TENZİLE AŞÇI/EGEPOSTASI- Türkiye ve dünyanın en önemli sorunlarından ola çocuğa yönelik şiddet ve istismar vakaları her geçen gün artarak devam ediyor.
Son olarak İzmir’de A.N.U isimli bir annenin, çocuğuna yönelik istismara varan görüntüleri gündeme gelmiş ve anne A.N.U’nun davranışları büyük tepki toplamıştı.
A.N.U.’nun çocuğuna karşı “Teyzen için y**k de” ifadelerini kullanıp çocuğunu zorlaması tepki toplarken anne A.N.U başka bir videoda çocuğu henüz bebek yaştayken, plajda bebek yaştaki çocuğu şezlongta yatarken başka bir bebeği üzerine konulup cinsel ilişkiyi andıran hareketlerde bulunulmasına göz yumduğu görülmüştü.
Söz konusu görüntüler kamuoyunda sansasyon yaratırken Uzman Psikolog Burcu Çataloğlu, görüntüleri yorumladı. Görüntüler çerçevesinde çocuğun daha önce de istismara maruz kaldığını ifade eden Çataloğlu, ebeveynlerin bu tarz davranışlarının ilerleyen dönemlerde çocukların sosyal hayatlarını derinden etkileyeceğini kaydetti.

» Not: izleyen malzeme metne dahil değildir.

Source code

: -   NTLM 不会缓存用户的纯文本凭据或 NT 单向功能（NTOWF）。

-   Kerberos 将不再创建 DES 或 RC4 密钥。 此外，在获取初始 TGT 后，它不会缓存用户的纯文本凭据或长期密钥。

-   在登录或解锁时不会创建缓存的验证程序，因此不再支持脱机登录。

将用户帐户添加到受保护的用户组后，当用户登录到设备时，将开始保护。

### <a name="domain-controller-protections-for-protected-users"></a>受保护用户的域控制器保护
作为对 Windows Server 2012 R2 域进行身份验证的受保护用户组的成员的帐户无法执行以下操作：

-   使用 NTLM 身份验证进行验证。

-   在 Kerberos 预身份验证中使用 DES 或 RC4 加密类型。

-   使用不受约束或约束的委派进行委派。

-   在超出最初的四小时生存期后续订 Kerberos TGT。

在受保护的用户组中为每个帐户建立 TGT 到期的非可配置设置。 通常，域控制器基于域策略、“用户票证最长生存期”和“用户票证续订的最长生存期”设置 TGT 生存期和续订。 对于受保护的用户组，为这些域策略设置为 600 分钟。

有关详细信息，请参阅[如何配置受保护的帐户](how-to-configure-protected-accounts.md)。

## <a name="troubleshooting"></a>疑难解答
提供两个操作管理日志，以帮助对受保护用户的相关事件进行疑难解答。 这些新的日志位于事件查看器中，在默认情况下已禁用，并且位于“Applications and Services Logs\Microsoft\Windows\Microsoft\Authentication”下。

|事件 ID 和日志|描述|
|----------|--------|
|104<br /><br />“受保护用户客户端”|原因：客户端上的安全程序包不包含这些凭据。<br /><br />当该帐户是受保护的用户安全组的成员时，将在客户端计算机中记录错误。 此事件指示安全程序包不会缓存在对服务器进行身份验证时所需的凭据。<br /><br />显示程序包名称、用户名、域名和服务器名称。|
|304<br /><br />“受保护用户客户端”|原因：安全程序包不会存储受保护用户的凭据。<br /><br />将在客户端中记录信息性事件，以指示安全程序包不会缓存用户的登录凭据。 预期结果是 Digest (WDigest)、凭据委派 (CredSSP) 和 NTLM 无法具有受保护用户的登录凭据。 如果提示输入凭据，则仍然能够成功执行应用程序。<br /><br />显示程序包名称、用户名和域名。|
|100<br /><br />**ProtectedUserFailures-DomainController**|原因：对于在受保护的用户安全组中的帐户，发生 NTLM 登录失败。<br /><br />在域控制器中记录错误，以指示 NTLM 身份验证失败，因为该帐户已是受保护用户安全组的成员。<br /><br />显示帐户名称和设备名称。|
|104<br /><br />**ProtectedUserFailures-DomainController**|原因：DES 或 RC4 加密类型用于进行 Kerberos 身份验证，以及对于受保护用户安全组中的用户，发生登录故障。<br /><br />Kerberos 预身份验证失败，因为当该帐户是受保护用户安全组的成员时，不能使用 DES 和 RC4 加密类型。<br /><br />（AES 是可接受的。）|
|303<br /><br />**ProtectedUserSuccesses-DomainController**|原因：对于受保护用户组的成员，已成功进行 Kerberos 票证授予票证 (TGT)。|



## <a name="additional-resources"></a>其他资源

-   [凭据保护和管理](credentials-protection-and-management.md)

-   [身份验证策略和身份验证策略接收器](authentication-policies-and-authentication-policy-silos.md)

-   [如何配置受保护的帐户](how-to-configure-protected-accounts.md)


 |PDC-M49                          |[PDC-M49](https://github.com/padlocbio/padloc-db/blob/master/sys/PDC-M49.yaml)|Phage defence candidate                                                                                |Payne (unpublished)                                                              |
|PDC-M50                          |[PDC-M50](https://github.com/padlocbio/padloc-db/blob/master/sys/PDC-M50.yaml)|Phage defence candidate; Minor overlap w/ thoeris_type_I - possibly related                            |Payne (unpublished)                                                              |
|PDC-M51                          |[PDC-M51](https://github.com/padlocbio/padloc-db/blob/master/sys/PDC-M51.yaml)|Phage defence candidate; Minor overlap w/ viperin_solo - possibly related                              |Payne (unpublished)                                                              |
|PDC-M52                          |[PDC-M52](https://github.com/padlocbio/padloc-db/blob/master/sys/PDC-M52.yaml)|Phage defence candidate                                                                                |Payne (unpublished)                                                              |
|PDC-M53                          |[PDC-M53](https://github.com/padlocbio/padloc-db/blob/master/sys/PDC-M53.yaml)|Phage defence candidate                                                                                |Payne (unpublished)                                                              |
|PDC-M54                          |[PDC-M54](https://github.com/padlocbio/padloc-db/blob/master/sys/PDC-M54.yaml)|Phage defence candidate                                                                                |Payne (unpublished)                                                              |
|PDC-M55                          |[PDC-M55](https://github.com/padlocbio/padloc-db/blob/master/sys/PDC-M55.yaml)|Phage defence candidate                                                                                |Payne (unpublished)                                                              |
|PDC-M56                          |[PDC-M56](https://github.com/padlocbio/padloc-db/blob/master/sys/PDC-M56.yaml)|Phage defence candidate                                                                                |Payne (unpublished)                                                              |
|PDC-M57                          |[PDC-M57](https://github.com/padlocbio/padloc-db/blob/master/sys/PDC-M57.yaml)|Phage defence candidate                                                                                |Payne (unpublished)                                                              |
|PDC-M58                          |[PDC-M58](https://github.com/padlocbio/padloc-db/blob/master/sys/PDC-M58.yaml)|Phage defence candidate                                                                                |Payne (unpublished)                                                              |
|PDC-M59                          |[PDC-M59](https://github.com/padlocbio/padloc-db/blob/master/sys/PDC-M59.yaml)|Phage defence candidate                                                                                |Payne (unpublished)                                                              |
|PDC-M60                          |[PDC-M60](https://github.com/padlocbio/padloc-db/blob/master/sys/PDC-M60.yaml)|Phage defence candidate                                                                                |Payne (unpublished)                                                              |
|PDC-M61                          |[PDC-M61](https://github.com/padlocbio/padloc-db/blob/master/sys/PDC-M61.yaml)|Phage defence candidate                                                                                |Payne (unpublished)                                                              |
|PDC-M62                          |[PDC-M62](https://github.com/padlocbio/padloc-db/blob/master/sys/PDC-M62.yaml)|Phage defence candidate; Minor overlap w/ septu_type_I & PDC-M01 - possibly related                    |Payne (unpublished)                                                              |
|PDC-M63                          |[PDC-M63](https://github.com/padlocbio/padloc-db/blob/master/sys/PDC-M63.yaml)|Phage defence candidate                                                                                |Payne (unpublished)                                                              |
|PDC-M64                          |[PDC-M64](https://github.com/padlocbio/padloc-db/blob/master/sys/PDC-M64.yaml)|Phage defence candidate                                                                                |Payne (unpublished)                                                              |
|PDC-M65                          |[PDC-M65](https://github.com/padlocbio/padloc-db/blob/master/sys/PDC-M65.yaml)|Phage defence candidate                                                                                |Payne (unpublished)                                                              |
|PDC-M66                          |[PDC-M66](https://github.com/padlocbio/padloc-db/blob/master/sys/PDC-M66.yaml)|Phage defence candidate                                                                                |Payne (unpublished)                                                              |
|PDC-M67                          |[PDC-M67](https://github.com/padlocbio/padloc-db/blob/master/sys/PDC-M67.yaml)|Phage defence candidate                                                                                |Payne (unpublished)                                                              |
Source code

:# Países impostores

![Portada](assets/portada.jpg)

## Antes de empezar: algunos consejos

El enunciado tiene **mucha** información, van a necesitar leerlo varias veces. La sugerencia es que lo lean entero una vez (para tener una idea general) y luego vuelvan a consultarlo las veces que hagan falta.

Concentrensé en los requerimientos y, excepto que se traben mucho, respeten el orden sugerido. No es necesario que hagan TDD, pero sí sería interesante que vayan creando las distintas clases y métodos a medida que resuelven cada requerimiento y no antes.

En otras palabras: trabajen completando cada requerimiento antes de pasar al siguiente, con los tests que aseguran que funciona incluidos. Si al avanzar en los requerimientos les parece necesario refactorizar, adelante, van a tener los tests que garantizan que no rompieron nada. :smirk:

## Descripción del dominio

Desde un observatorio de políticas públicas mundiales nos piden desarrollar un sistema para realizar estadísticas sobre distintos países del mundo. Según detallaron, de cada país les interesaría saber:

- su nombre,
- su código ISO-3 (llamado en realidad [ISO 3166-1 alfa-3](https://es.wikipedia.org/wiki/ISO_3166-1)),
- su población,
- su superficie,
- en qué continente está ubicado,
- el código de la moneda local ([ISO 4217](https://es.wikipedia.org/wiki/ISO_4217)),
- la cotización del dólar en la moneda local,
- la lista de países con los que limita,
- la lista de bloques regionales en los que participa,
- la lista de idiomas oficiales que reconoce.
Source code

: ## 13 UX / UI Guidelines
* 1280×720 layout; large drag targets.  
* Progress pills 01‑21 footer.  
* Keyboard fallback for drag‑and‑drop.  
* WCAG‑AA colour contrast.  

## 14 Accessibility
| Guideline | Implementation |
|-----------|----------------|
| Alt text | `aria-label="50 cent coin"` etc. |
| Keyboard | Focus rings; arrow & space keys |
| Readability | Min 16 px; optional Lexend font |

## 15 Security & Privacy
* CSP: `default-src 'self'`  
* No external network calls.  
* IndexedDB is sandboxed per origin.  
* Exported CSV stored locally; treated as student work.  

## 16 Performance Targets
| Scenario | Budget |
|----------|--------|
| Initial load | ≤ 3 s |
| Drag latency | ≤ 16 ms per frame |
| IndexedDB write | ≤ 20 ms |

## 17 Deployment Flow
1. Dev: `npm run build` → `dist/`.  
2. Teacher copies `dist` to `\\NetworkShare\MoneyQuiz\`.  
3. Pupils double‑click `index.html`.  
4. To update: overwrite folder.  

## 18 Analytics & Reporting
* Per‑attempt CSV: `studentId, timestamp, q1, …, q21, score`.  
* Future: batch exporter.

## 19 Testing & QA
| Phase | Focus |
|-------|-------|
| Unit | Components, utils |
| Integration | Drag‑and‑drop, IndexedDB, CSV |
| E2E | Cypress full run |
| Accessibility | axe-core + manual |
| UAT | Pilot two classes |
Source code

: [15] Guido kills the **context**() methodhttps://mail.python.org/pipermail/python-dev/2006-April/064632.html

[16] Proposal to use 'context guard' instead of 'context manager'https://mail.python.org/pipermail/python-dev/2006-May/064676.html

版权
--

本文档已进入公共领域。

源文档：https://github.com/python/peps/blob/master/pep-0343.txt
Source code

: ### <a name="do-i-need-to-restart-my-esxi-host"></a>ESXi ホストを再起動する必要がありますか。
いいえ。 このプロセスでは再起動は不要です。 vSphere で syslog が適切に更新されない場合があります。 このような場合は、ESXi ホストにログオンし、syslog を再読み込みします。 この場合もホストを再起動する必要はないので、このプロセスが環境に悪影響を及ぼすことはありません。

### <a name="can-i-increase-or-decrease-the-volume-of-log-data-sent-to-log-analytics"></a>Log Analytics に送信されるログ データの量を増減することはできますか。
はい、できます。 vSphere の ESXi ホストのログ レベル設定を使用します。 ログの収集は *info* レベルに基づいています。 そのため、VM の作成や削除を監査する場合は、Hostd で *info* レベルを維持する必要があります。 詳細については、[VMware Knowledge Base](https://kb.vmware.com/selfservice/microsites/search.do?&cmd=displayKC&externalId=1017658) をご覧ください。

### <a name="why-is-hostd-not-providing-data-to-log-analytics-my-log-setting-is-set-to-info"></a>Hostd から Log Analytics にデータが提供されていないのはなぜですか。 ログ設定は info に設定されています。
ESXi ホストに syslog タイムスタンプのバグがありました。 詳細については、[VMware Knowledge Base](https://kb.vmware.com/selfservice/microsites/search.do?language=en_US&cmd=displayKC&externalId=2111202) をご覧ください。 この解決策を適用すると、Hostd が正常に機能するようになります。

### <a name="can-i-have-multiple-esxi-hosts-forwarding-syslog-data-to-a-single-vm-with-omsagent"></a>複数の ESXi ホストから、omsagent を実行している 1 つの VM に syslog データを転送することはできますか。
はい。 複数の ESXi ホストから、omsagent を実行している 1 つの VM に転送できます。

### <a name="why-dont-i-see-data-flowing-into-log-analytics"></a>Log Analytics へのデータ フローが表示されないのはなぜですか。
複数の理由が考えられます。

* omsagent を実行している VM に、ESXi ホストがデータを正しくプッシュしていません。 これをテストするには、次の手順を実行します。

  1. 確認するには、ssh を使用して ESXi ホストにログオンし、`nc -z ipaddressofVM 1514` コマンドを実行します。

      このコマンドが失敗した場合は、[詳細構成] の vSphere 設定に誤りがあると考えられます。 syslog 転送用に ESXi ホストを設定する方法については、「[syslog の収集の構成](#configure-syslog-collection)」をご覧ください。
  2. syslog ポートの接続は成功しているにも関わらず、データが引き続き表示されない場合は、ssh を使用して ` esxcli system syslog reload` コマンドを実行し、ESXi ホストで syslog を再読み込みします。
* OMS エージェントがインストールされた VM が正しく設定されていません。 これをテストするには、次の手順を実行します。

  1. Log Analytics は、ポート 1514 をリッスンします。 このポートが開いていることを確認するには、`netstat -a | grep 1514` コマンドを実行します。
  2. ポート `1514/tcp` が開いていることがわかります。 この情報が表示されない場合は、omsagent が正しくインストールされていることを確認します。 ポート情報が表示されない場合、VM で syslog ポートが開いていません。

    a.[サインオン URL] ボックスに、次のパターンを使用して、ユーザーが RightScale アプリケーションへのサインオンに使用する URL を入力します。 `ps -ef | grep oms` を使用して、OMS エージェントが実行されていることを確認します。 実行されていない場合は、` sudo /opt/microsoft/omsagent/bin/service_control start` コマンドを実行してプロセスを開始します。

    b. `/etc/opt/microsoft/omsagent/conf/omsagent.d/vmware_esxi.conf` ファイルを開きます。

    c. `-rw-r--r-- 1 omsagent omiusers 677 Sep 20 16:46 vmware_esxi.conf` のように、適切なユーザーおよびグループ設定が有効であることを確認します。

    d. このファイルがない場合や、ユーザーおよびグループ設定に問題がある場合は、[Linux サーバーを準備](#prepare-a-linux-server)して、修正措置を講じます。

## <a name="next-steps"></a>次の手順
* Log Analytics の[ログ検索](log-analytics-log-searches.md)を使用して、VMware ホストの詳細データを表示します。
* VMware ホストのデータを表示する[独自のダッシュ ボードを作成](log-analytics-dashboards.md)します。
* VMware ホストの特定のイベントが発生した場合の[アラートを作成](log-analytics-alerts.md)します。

“OLGUNLAŞMAMIŞ BİR EBEVEYNİ VAR”
Anne AN.N.U.’nun çocuğuna zorla küfrettirmeye çalıştığı videoda annenin hareketinin cinsel istismara zemin hazırladığını belirten Çataloğlu, “Söz konusu videoda kesinlikle duygusal istismar söz konusu. Çocuğu henüz anlamını bilmediği bir kelimeyi söylemeye zorlamak, çocuğun sosyal gelişime ve psikolojik gelişimine mutlaka zarar verir. İlerleyen dönemlerde çocukla dalga geçilmesine de neden olur. Söz konusu videoda çocuğun daha önce de bu tarz şeylere maruz kaldığı anlaşılıyor, çünkü itiraz ediyor. Dolayısıyla ilk olay değil. Olgunlaşmamış bir ebeveyni var ve kendisi bunlar üzerinden keyif alıp eğleniyor. Bu çocuk bu evde aslında güvende değil. Çünkü, bu ebeveyn öncelikle kendini korumaya öğretemeyecek. Ne yapıyor? Ebeveyn hiç bilmeden yaptığı bir hareketi aslında cinsel istismara zemin hazırlayacak şekilde gülerek ya da övgüyle karşılıyor. Dolayısıyla çocuğun hem psikolojik hem sosyal olumsuzluklara hem de ilerleyen dönemlerde kendini koruyamaması gibi durumlara zemin hazırlayacaktır. Tedavisi mümkün ama öncelikle çocuğun güvende olduğunu bilmeye ihtiyacımız var. Böyle bir evde çocuk kim bilir nelere maruz kalacak. Bazen maruz kalmak değil şahit olmak da çocuğu aynı derecede etkileyebiliyor. Ama dediğim gibi tedavisi mümkün. Ama öncelikle güvende olduğunu bilerek” dedi.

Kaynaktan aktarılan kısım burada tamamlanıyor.